YOUR GOAL: Your answer should repeat the entries in full, exactly as given, with no pictures.

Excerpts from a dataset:
------
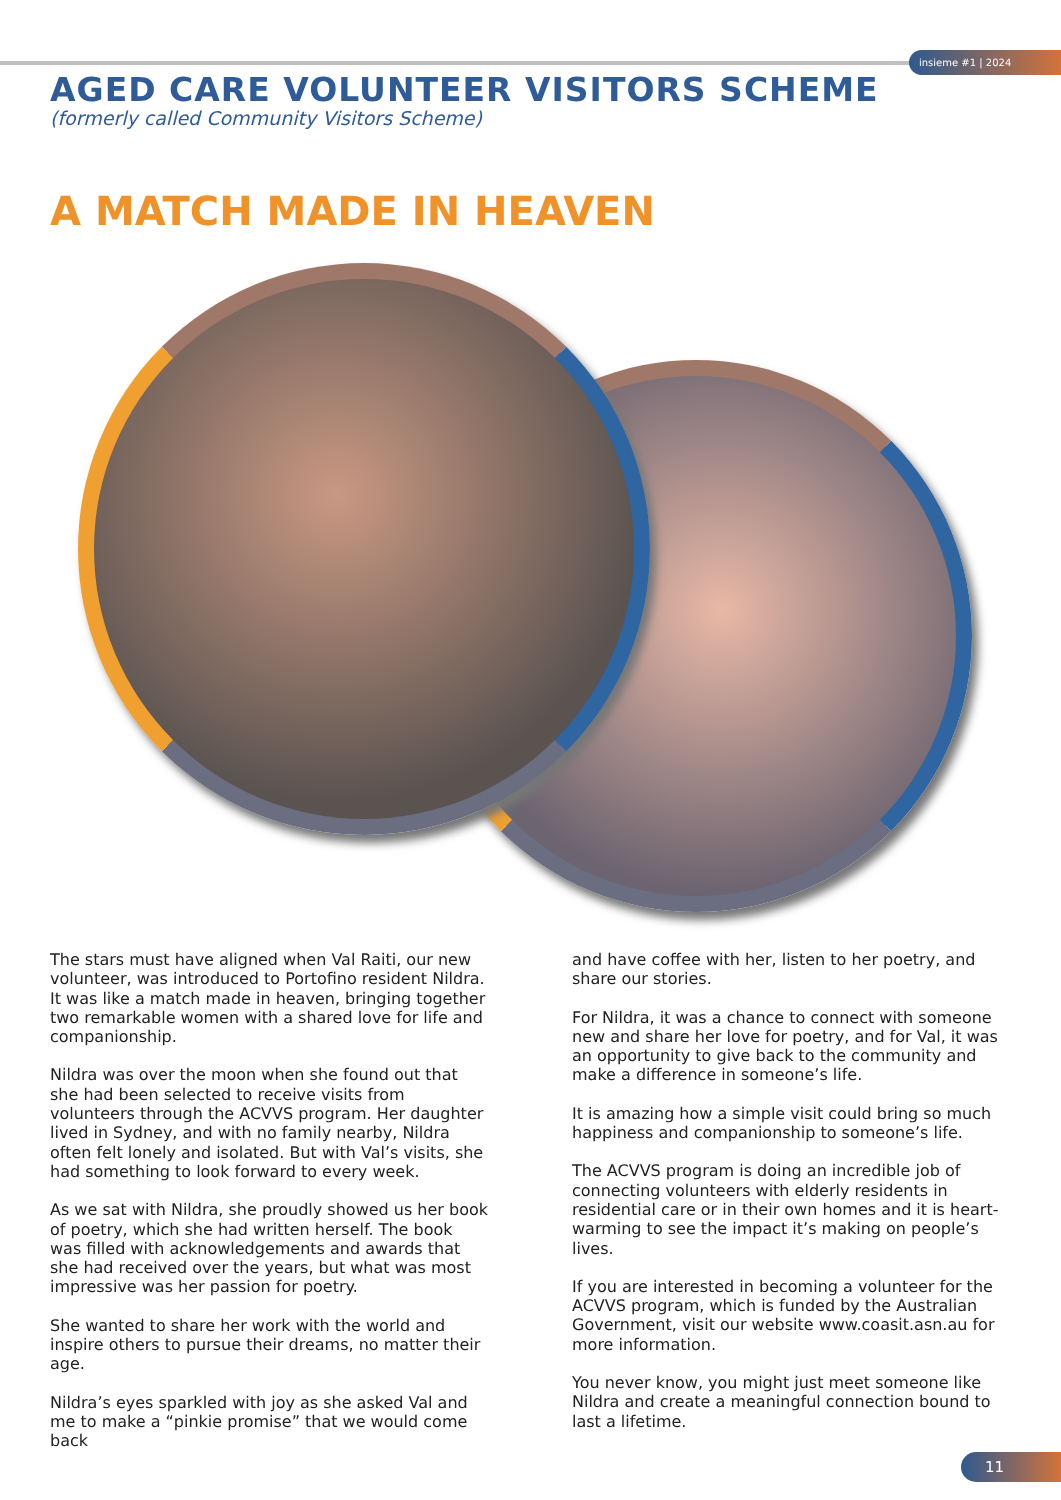insieme #1 | 2024
AGED CARE VOLUNTEER VISITORS SCHEME
(formerly called Community Visitors Scheme)
A MATCH MADE IN HEAVEN
The stars must have aligned when Val Raiti, our new volunteer, was introduced to Portofino resident Nildra. It was like a match made in heaven, bringing together two remarkable women with a shared love for life and companionship.
Nildra was over the moon when she found out that she had been selected to receive visits from volunteers through the ACVVS program. Her daughter lived in Sydney, and with no family nearby, Nildra often felt lonely and isolated. But with Val’s visits, she had something to look forward to every week.
As we sat with Nildra, she proudly showed us her book of poetry, which she had written herself. The book was filled with acknowledgements and awards that she had received over the years, but what was most impressive was her passion for poetry.
She wanted to share her work with the world and inspire others to pursue their dreams, no matter their age.
Nildra’s eyes sparkled with joy as she asked Val and me to make a “pinkie promise” that we would come back
and have coffee with her, listen to her poetry, and share our stories.
For Nildra, it was a chance to connect with someone new and share her love for poetry, and for Val, it was an opportunity to give back to the community and make a difference in someone’s life.
It is amazing how a simple visit could bring so much happiness and companionship to someone’s life.
The ACVVS program is doing an incredible job of connecting volunteers with elderly residents in residential care or in their own homes and it is heart-warming to see the impact it’s making on people’s lives.
If you are interested in becoming a volunteer for the ACVVS program, which is funded by the Australian Government, visit our website www.coasit.asn.au for more information.
You never know, you might just meet someone like Nildra and create a meaningful connection bound to last a lifetime.
11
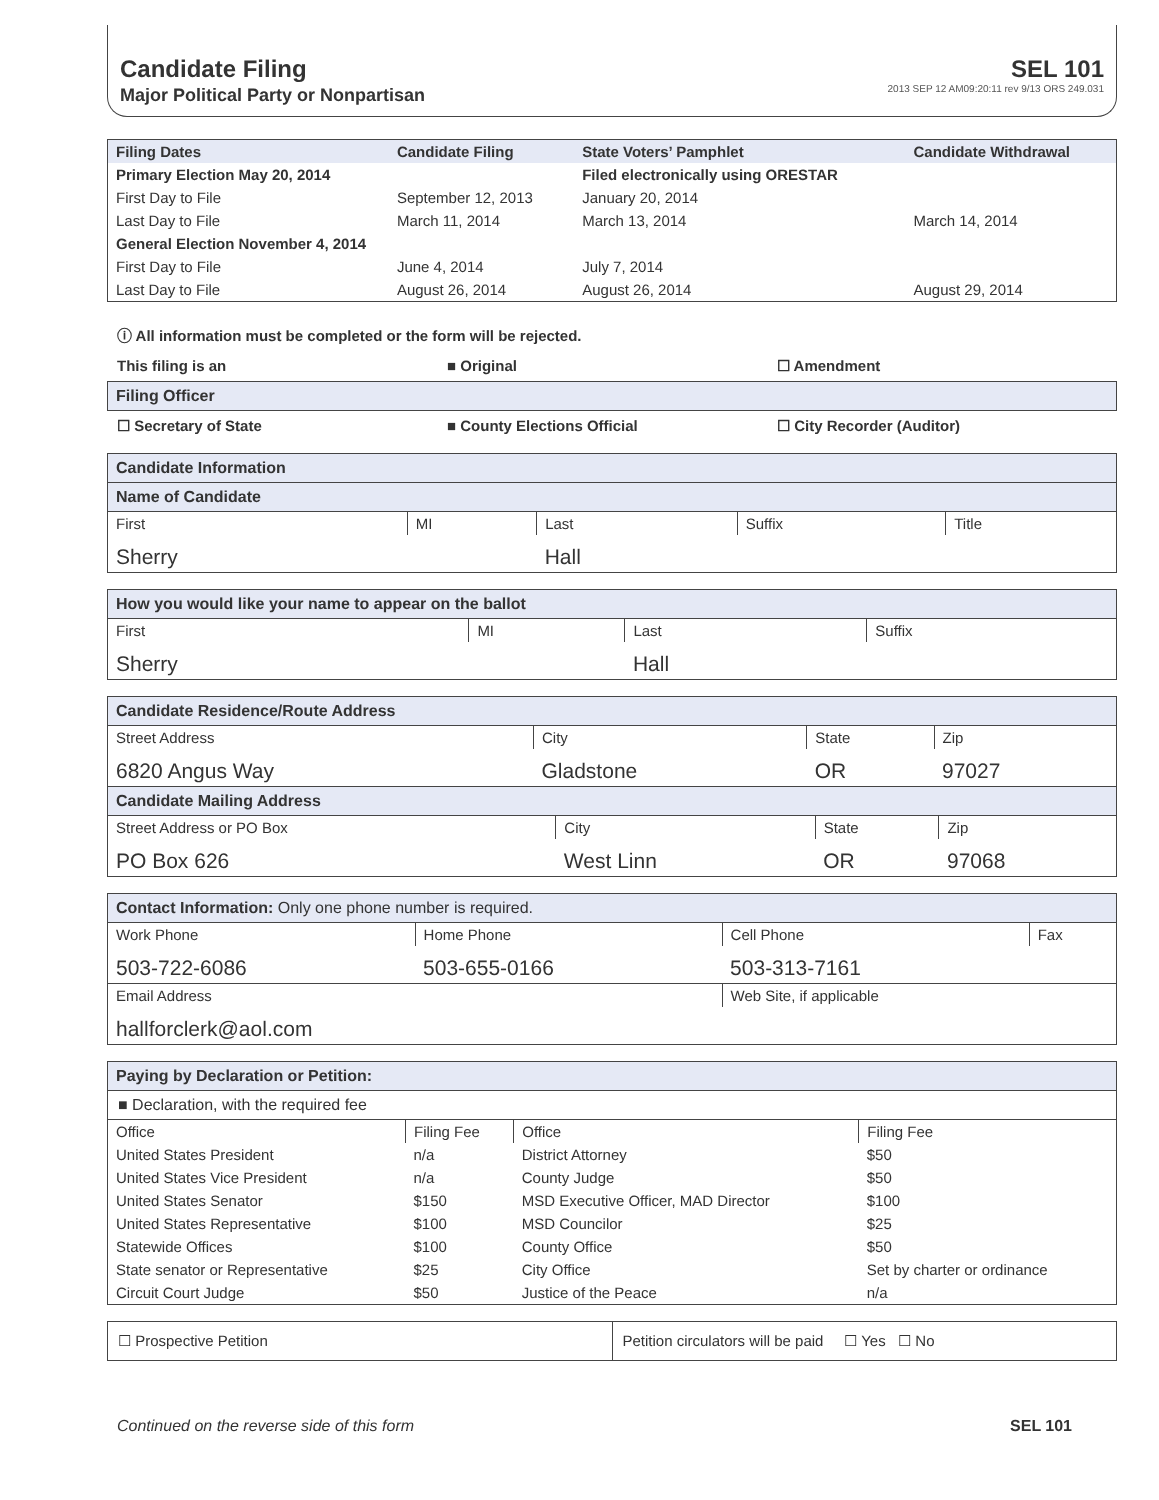Candidate Filing
Major Political Party or Nonpartisan
SEL 101
2013 SEP 12 AM09:20:11 rev 9/13 ORS 249.031
| Filing Dates | Candidate Filing | State Voters’ Pamphlet | Candidate Withdrawal |
| --- | --- | --- | --- |
| Primary Election May 20, 2014 | | Filed electronically using ORESTAR | |
| First Day to File | September 12, 2013 | January 20, 2014 | |
| Last Day to File | March 11, 2014 | March 13, 2014 | March 14, 2014 |
| General Election November 4, 2014 | | | |
| First Day to File | June 4, 2014 | July 7, 2014 | |
| Last Day to File | August 26, 2014 | August 26, 2014 | August 29, 2014 |
ⓘ All information must be completed or the form will be rejected.
This filing is an ■ Original ☐ Amendment
Filing Officer
☐ Secretary of State ■ County Elections Official ☐ City Recorder (Auditor)
Candidate Information
Name of Candidate
| First | MI | Last | Suffix | Title |
| Sherry | | Hall | | |
How you would like your name to appear on the ballot
| First | MI | Last | Suffix |
| Sherry | | Hall | |
Candidate Residence/Route Address
| Street Address | City | State | Zip |
| 6820 Angus Way | Gladstone | OR | 97027 |
Candidate Mailing Address
| Street Address or PO Box | City | State | Zip |
| PO Box 626 | West Linn | OR | 97068 |
Contact Information: Only one phone number is required.
| Work Phone | Home Phone | Cell Phone | Fax |
| 503-722-6086 | 503-655-0166 | 503-313-7161 | |
| Email Address | | Web Site, if applicable | |
| hallforclerk@aol.com | | | |
Paying by Declaration or Petition:
■ Declaration, with the required fee
| Office | Filing Fee | Office | Filing Fee |
| United States President | n/a | District Attorney | $50 |
| United States Vice President | n/a | County Judge | $50 |
| United States Senator | $150 | MSD Executive Officer, MAD Director | $100 |
| United States Representative | $100 | MSD Councilor | $25 |
| Statewide Offices | $100 | County Office | $50 |
| State senator or Representative | $25 | City Office | Set by charter or ordinance |
| Circuit Court Judge | $50 | Justice of the Peace | n/a |
| ☐ Prospective Petition | Petition circulators will be paid ☐ Yes ☐ No |
Continued on the reverse side of this form SEL 101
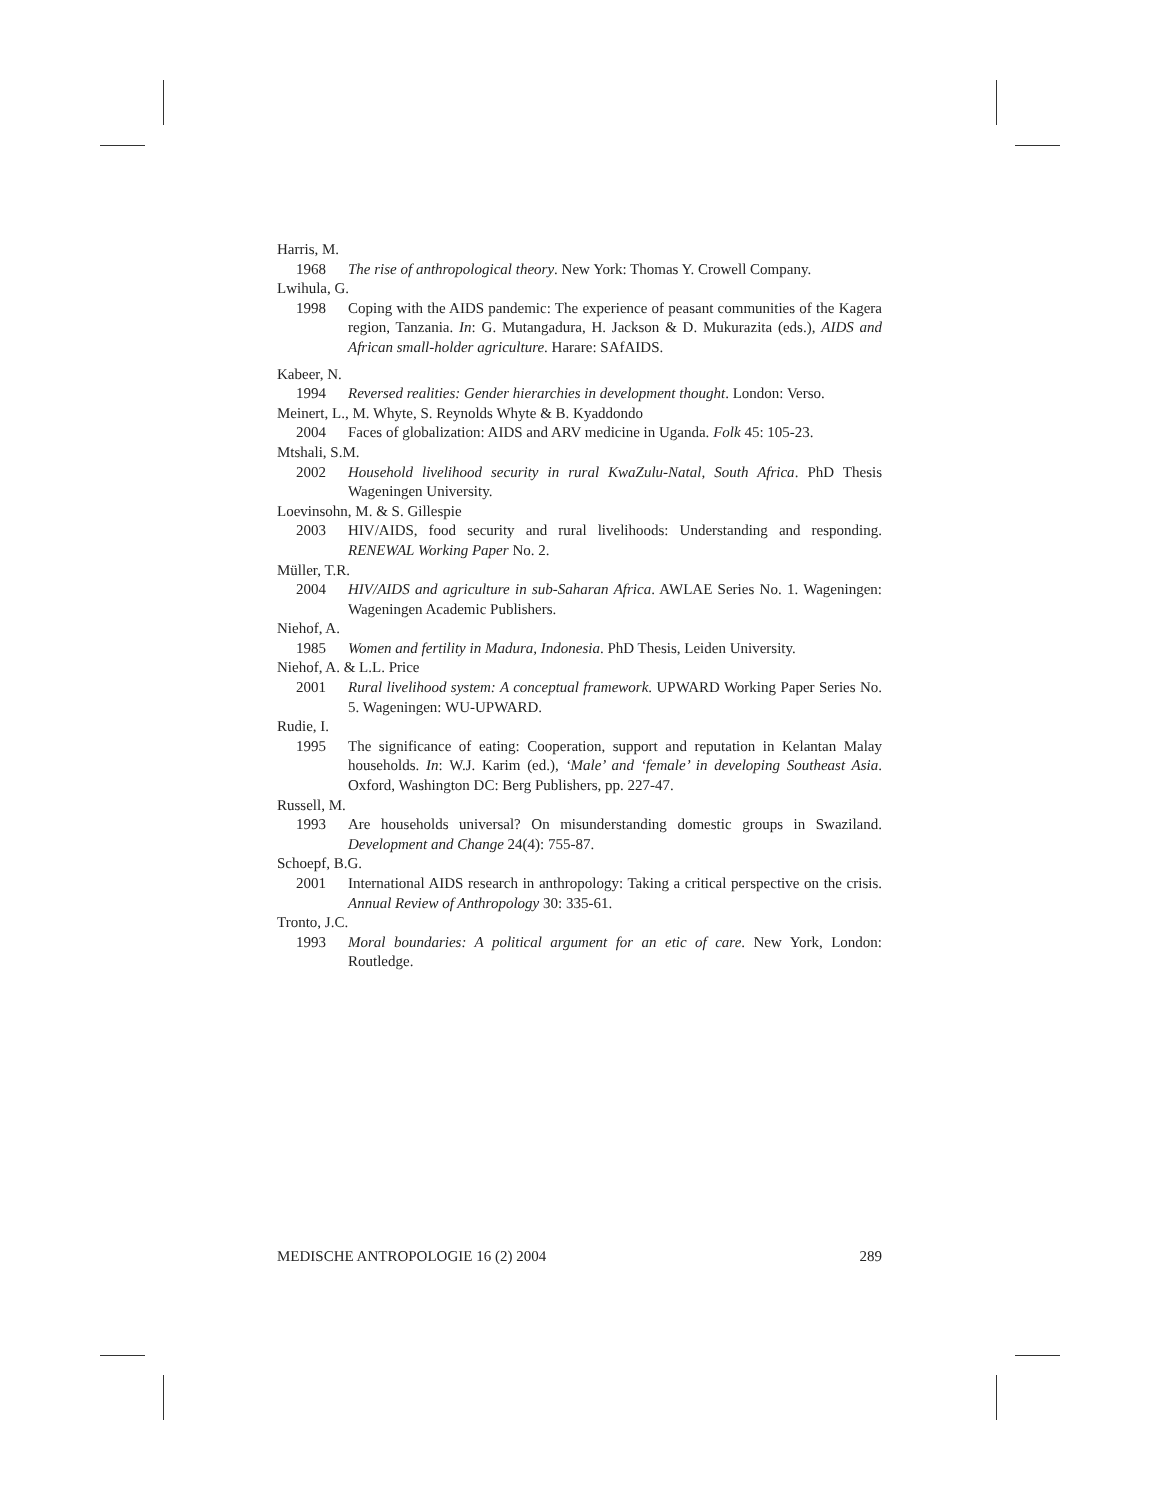Harris, M.
1968 The rise of anthropological theory. New York: Thomas Y. Crowell Company.
Lwihula, G.
1998 Coping with the AIDS pandemic: The experience of peasant communities of the Kagera region, Tanzania. In: G. Mutangadura, H. Jackson & D. Mukurazita (eds.), AIDS and African small-holder agriculture. Harare: SAfAIDS.
Kabeer, N.
1994 Reversed realities: Gender hierarchies in development thought. London: Verso.
Meinert, L., M. Whyte, S. Reynolds Whyte & B. Kyaddondo
2004 Faces of globalization: AIDS and ARV medicine in Uganda. Folk 45: 105-23.
Mtshali, S.M.
2002 Household livelihood security in rural KwaZulu-Natal, South Africa. PhD Thesis Wageningen University.
Loevinsohn, M. & S. Gillespie
2003 HIV/AIDS, food security and rural livelihoods: Understanding and responding. RENEWAL Working Paper No. 2.
Müller, T.R.
2004 HIV/AIDS and agriculture in sub-Saharan Africa. AWLAE Series No. 1. Wageningen: Wageningen Academic Publishers.
Niehof, A.
1985 Women and fertility in Madura, Indonesia. PhD Thesis, Leiden University.
Niehof, A. & L.L. Price
2001 Rural livelihood system: A conceptual framework. UPWARD Working Paper Series No. 5. Wageningen: WU-UPWARD.
Rudie, I.
1995 The significance of eating: Cooperation, support and reputation in Kelantan Malay households. In: W.J. Karim (ed.), ‘Male’ and ‘female’ in developing Southeast Asia. Oxford, Washington DC: Berg Publishers, pp. 227-47.
Russell, M.
1993 Are households universal? On misunderstanding domestic groups in Swaziland. Development and Change 24(4): 755-87.
Schoepf, B.G.
2001 International AIDS research in anthropology: Taking a critical perspective on the crisis. Annual Review of Anthropology 30: 335-61.
Tronto, J.C.
1993 Moral boundaries: A political argument for an etic of care. New York, London: Routledge.
MEDISCHE ANTROPOLOGIE 16 (2) 2004 289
------
RESULT:
insieme #1 | 2024
AGED CARE VOLUNTEER VISITORS SCHEME
(formerly called Community Visitors Scheme)
A MATCH MADE IN HEAVEN
The stars must have aligned when Val Raiti, our new volunteer, was introduced to Portofino resident Nildra. It was like a match made in heaven, bringing together two remarkable women with a shared love for life and companionship.
Nildra was over the moon when she found out that she had been selected to receive visits from volunteers through the ACVVS program. Her daughter lived in Sydney, and with no family nearby, Nildra often felt lonely and isolated. But with Val’s visits, she had something to look forward to every week.
As we sat with Nildra, she proudly showed us her book of poetry, which she had written herself. The book was filled with acknowledgements and awards that she had received over the years, but what was most impressive was her passion for poetry.
She wanted to share her work with the world and inspire others to pursue their dreams, no matter their age.
Nildra’s eyes sparkled with joy as she asked Val and me to make a “pinkie promise” that we would come back
and have coffee with her, listen to her poetry, and share our stories.
For Nildra, it was a chance to connect with someone new and share her love for poetry, and for Val, it was an opportunity to give back to the community and make a difference in someone’s life.
It is amazing how a simple visit could bring so much happiness and companionship to someone’s life.
The ACVVS program is doing an incredible job of connecting volunteers with elderly residents in residential care or in their own homes and it is heart-warming to see the impact it’s making on people’s lives.
If you are interested in becoming a volunteer for the ACVVS program, which is funded by the Australian Government, visit our website www.coasit.asn.au for more information.
You never know, you might just meet someone like Nildra and create a meaningful connection bound to last a lifetime.
11
Candidate Filing
Major Political Party or Nonpartisan
SEL 101
2013 SEP 12 AM09:20:11 rev 9/13 ORS 249.031
| Filing Dates | Candidate Filing | State Voters’ Pamphlet | Candidate Withdrawal |
| --- | --- | --- | --- |
| Primary Election May 20, 2014 | | Filed electronically using ORESTAR | |
| First Day to File | September 12, 2013 | January 20, 2014 | |
| Last Day to File | March 11, 2014 | March 13, 2014 | March 14, 2014 |
| General Election November 4, 2014 | | | |
| First Day to File | June 4, 2014 | July 7, 2014 | |
| Last Day to File | August 26, 2014 | August 26, 2014 | August 29, 2014 |
ⓘ All information must be completed or the form will be rejected.
This filing is an ■ Original ☐ Amendment
Filing Officer
☐ Secretary of State ■ County Elections Official ☐ City Recorder (Auditor)
Candidate Information
Name of Candidate
| First | MI | Last | Suffix | Title |
| Sherry | | Hall | | |
How you would like your name to appear on the ballot
| First | MI | Last | Suffix |
| Sherry | | Hall | |
Candidate Residence/Route Address
| Street Address | City | State | Zip |
| 6820 Angus Way | Gladstone | OR | 97027 |
Candidate Mailing Address
| Street Address or PO Box | City | State | Zip |
| PO Box 626 | West Linn | OR | 97068 |
Contact Information: Only one phone number is required.
| Work Phone | Home Phone | Cell Phone | Fax |
| 503-722-6086 | 503-655-0166 | 503-313-7161 | |
| Email Address | | Web Site, if applicable | |
| hallforclerk@aol.com | | | |
Paying by Declaration or Petition:
■ Declaration, with the required fee
| Office | Filing Fee | Office | Filing Fee |
| United States President | n/a | District Attorney | $50 |
| United States Vice President | n/a | County Judge | $50 |
| United States Senator | $150 | MSD Executive Officer, MAD Director | $100 |
| United States Representative | $100 | MSD Councilor | $25 |
| Statewide Offices | $100 | County Office | $50 |
| State senator or Representative | $25 | City Office | Set by charter or ordinance |
| Circuit Court Judge | $50 | Justice of the Peace | n/a |
| ☐ Prospective Petition | Petition circulators will be paid ☐ Yes ☐ No |
Continued on the reverse side of this form SEL 101
Harris, M.
1968 The rise of anthropological theory. New York: Thomas Y. Crowell Company.
Lwihula, G.
1998 Coping with the AIDS pandemic: The experience of peasant communities of the Kagera region, Tanzania. In: G. Mutangadura, H. Jackson & D. Mukurazita (eds.), AIDS and African small-holder agriculture. Harare: SAfAIDS.
Kabeer, N.
1994 Reversed realities: Gender hierarchies in development thought. London: Verso.
Meinert, L., M. Whyte, S. Reynolds Whyte & B. Kyaddondo
2004 Faces of globalization: AIDS and ARV medicine in Uganda. Folk 45: 105-23.
Mtshali, S.M.
2002 Household livelihood security in rural KwaZulu-Natal, South Africa. PhD Thesis Wageningen University.
Loevinsohn, M. & S. Gillespie
2003 HIV/AIDS, food security and rural livelihoods: Understanding and responding. RENEWAL Working Paper No. 2.
Müller, T.R.
2004 HIV/AIDS and agriculture in sub-Saharan Africa. AWLAE Series No. 1. Wageningen: Wageningen Academic Publishers.
Niehof, A.
1985 Women and fertility in Madura, Indonesia. PhD Thesis, Leiden University.
Niehof, A. & L.L. Price
2001 Rural livelihood system: A conceptual framework. UPWARD Working Paper Series No. 5. Wageningen: WU-UPWARD.
Rudie, I.
1995 The significance of eating: Cooperation, support and reputation in Kelantan Malay households. In: W.J. Karim (ed.), ‘Male’ and ‘female’ in developing Southeast Asia. Oxford, Washington DC: Berg Publishers, pp. 227-47.
Russell, M.
1993 Are households universal? On misunderstanding domestic groups in Swaziland. Development and Change 24(4): 755-87.
Schoepf, B.G.
2001 International AIDS research in anthropology: Taking a critical perspective on the crisis. Annual Review of Anthropology 30: 335-61.
Tronto, J.C.
1993 Moral boundaries: A political argument for an etic of care. New York, London: Routledge.
MEDISCHE ANTROPOLOGIE 16 (2) 2004 289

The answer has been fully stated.